Studio album by Hank Williams Jr.
- Released: April 1982
- Genre: Country rock
- Length: 29:12
- Label: Elektra/Curb
- Producer: Jimmy Bowen

Hank Williams Jr. chronology
| The Pressure Is On (1981) | High Notes (1982) | Hank Williams Jr.'s Greatest Hits (1982) |

= High Notes =

High Notes is the thirty-fourth studio album by American musician Hank Williams Jr. It was released by Elektra/Curb Records in April 1982, making it Williams' eighth studio album for Elektra/Curb and his ninth overall for the label. While not as successful or acclaimed as some of Williams' more recent recordings, High Notes was still a commercial success. It peaked at number 3 on the Billboard Top Country Albums chart and was certified Gold by the RIAA, becoming Williams' seventh album to do so.

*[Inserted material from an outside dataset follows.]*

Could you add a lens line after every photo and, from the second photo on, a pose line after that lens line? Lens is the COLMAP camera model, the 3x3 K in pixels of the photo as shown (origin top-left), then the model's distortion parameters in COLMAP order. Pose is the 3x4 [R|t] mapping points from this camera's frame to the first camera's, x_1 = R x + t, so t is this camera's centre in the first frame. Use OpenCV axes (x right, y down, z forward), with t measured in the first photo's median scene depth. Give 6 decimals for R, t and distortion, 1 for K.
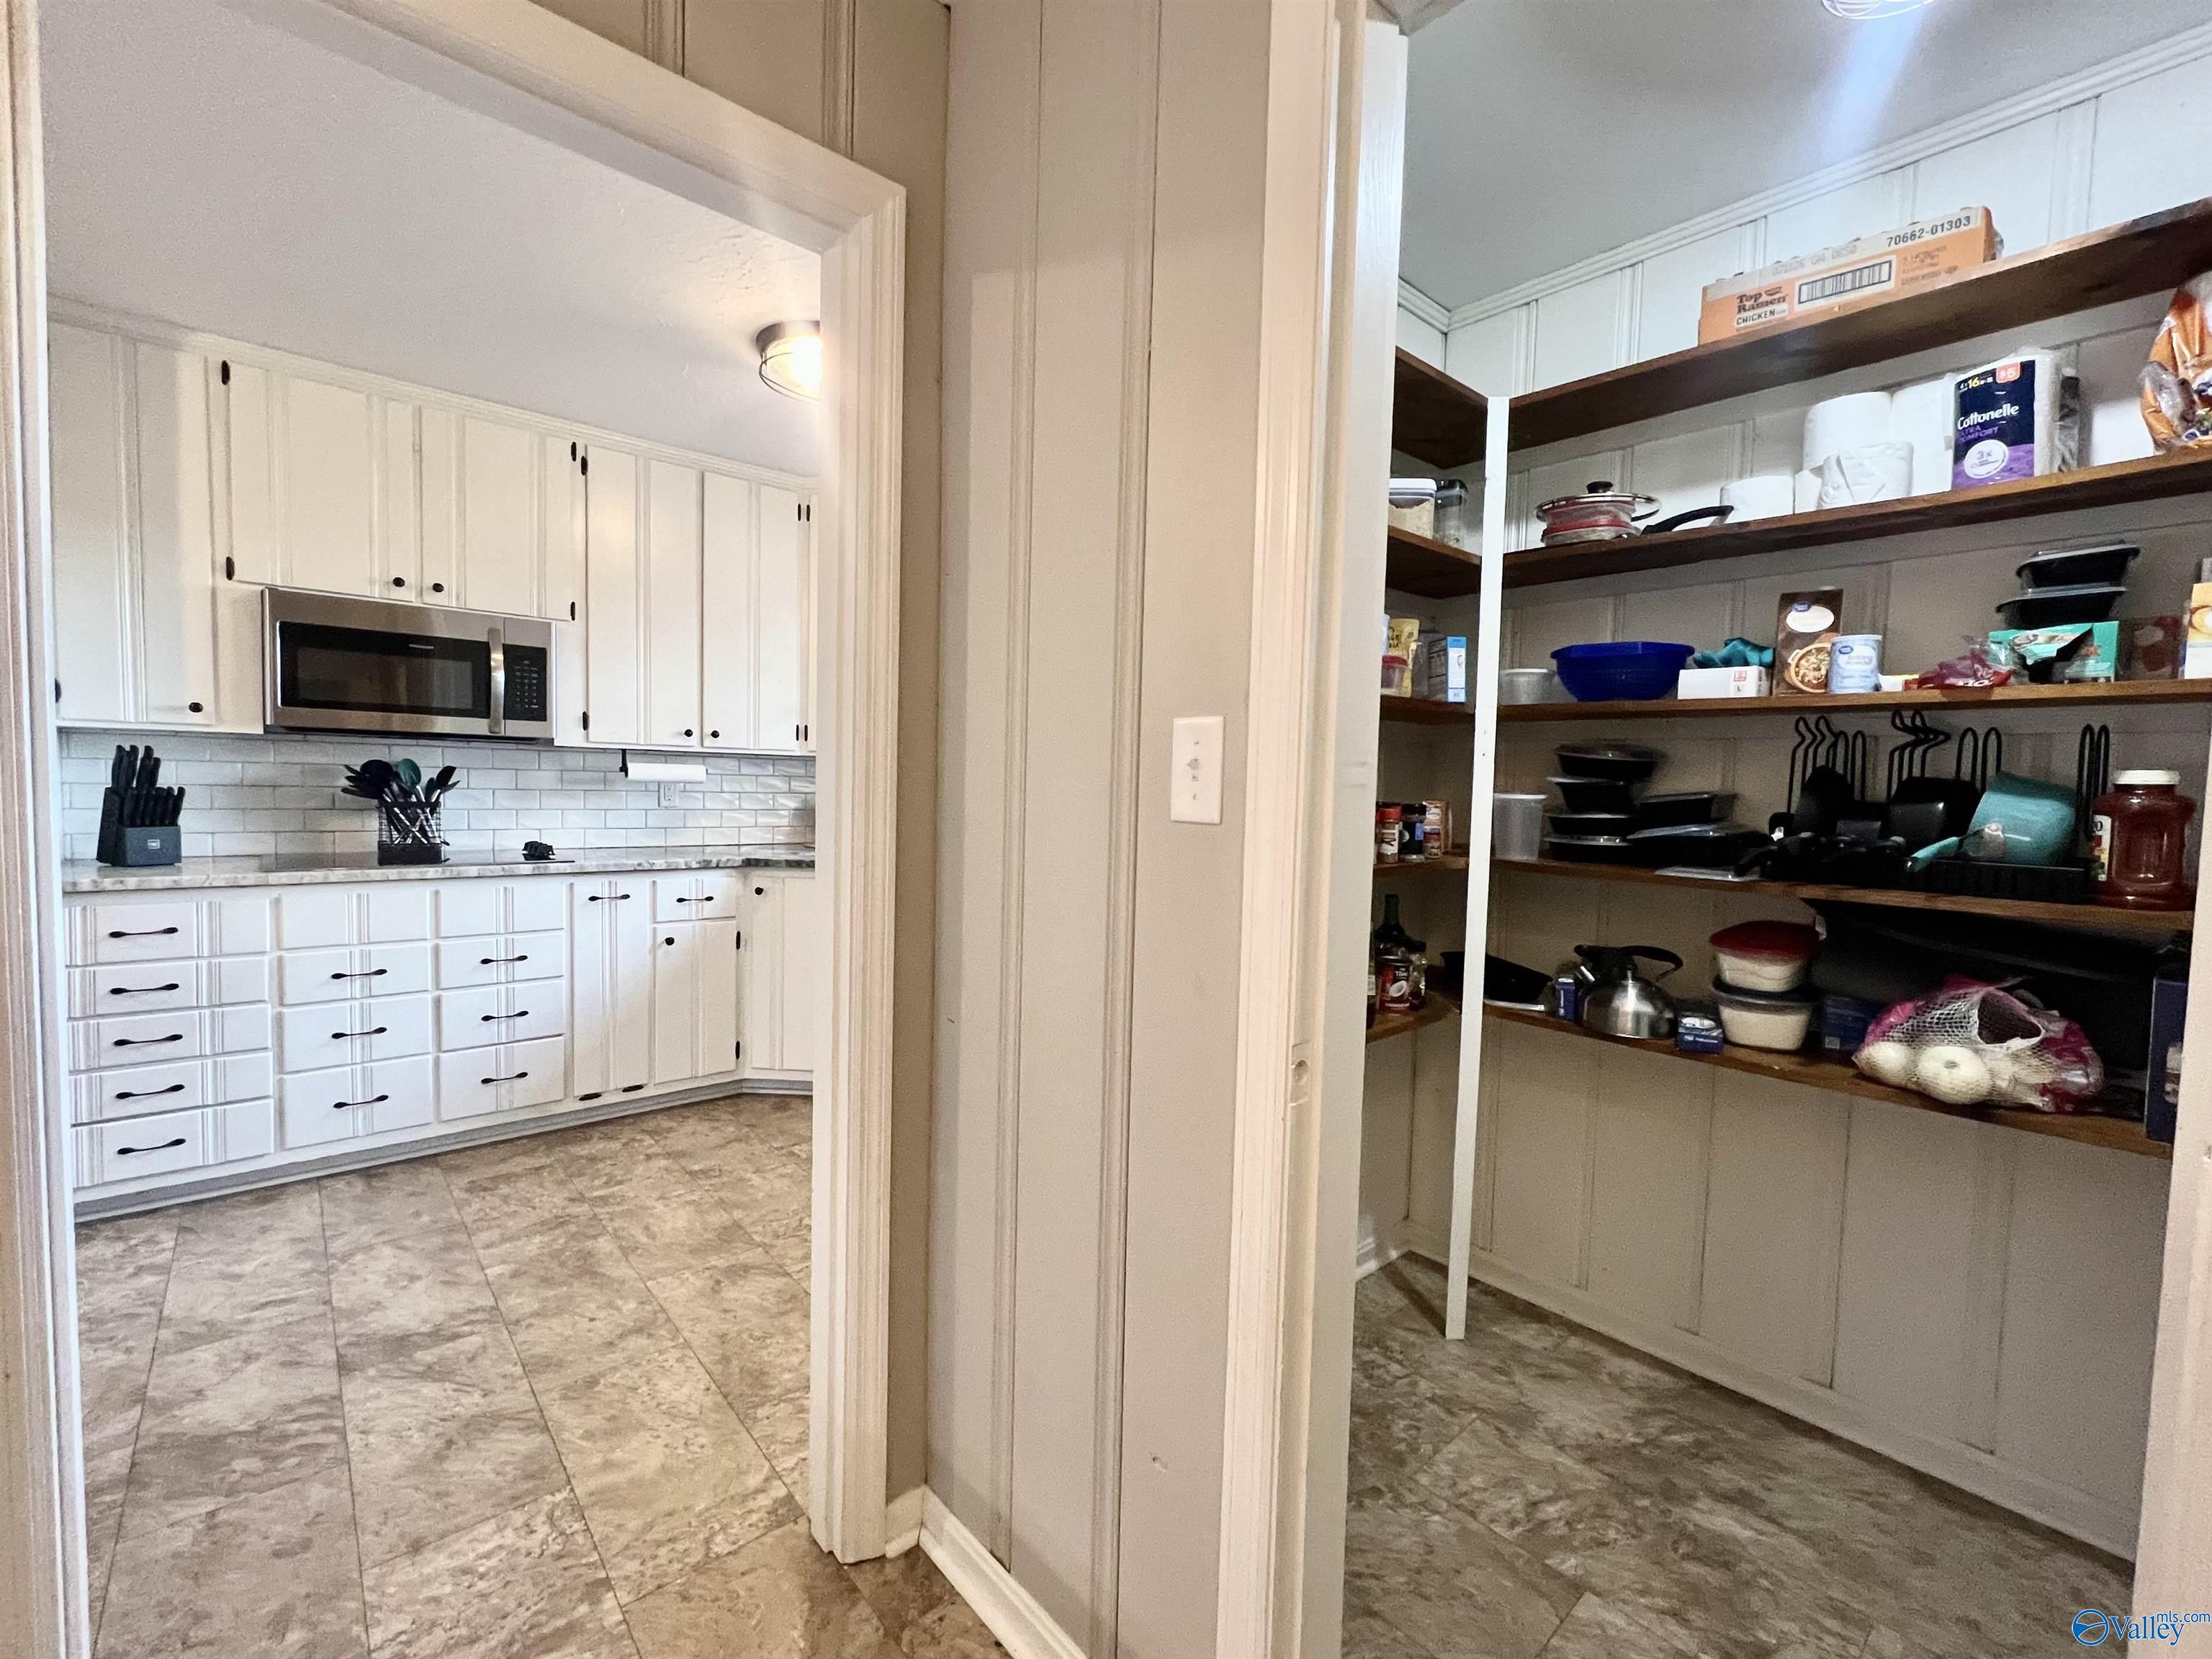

The album also generated two hit singles, "If Heaven Ain't a Lot Like Dixie" and "Honky Tonkin'". "If Heaven Ain't a Lot Like Dixie" peaked at number 5 on the Billboard Hot Country Singles & Tracks chart while "Honky Tonkin'", a song that was originally a number 14 hit written and performed by his father, Hank, Sr., became Hank, Jr.'s sixth Number One hit on the Billboard Hot Country Singles & Tracks chart.

Professional ratings
Review scores
| Source | Rating |
| Allmusic | Star |

==Track listing==

| No. | Title | Writer(s) | Length |
|---|---|---|---|
| 1. | "If Heaven Ain't a Lot Like Dixie" | Billy Maddox, David Moore | 2:43 |
| 2. | "Whiskey on Ice" | Bobby Keel, Tony Stampley, Hank Williams Jr. | 2:40 |
| 3. | "High and Pressurized" | Williams Jr., Merle Kilgore | 2:22 |
| 4. | "Can't Change My Tune" | Williams Jr. | 3:12 |
| 5. | "The South's Gonna Rattle Again" | "Wild" Bill Emerson, Jody Emerson, Vince Emerson | 3:26 |
| 6. | "Ain't Makin' No Headlines (Here Without You)" | Jessi Colter, Basil McDavid | 3:02 |
| 7. | "I've Been Down" | Keel, Stampley, Williams Jr. | 3:39 |
| 8. | "If You Wanna Get to Heaven" | Steve Cash, John Dillon | 2:19 |
| 9. | "Norwegian Wood (This Bird Has Flown)" | John Lennon, Paul McCartney | 3:27 |
| 10. | "Honky Tonkin'" | Hank Williams | 2:14 |

==Personnel==
- Kenny Bell - acoustic guitar
- Harold Bradley - classical guitar
- Roger Clark - drums
- Vernon Derrick - mandolin, fiddle
- Sonny Garrish - steel guitar
- Jim Glaser - backing vocals
- Paul Hatfield - keyboards
- David Hungate - bass
- Kieran Kane - mandolin
- Mike Lawler - organ
- Eddie Long - steel guitar
- Randy McCormick - synthesizer
- Terry McMillan - harmonica
- Terry Mead - trumpet
- Farrell Morris - percussion, congas
- Steve Nathan - keyboards
- Fred Newell - electric guitar
- Hargus "Pig" Robbins - keyboards
- Brent Rowan - electric guitar, acoustic guitar
- Randy Scruggs - banjo, acoustic guitar
- Denis Solee - saxophone, flute
- Jo-El Sonnier - accordion
- Buddy Spicher - fiddle
- Bobby Thompson - banjo
- Harvey Thompson - saxophone
- Wayne Turner - electric guitar
- Billy Joe Walker Jr. - electric guitar
- Tommy Williams - fiddle
- Reggie Young - electric guitar
- Hank Williams Jr. - vocals, banjo, acoustic guitar

==Charts==

===Weekly charts===

| Chart (1982) | Peak position |
|---|---|
| US Billboard 200 | 123 |
| US Top Country Albums (Billboard) | 3 |

===Year-end charts===

| Chart (1982) | Position |
|---|---|
| US Top Country Albums (Billboard) | 22 |

==Certifications==

| Region | Certification | Certified units/sales |
| United States (RIAA) | Gold | 500,000^{^} |
^{^} Shipments figures based on certification alone.